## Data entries
◇ ◇ ◇ ◇ ◇ ◇ ◇

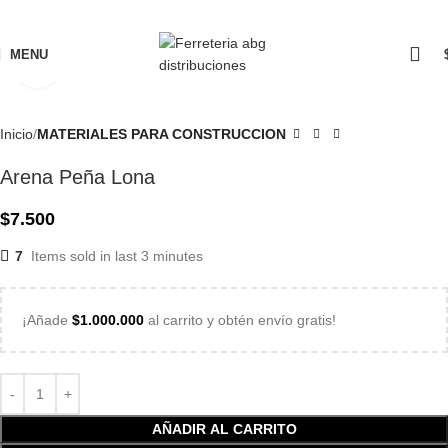
MENU
Click to enlarge
Inicio
MATERIALES PARA CONSTRUCCION
Arena Peña Lona
$
7.500
7
Items sold in last 3 minutes
¡Añade
$
1.000.000
al carrito y obtén envío gratis!
AÑADIR AL CARRITO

◇ ◇ ◇ ◇ ◇ ◇ ◇

## TASK DETAILS
Switch "Items sold" to "Units sold" in the entries above, and write out their text again with everything else unchanged. Leave the pictures out.

## ANSWER TO THIS TASK
MENU
Click to enlarge
Inicio
MATERIALES PARA CONSTRUCCION
Arena Peña Lona
$
7.500
7
Units sold in last 3 minutes
¡Añade
$
1.000.000
al carrito y obtén envío gratis!
AÑADIR AL CARRITO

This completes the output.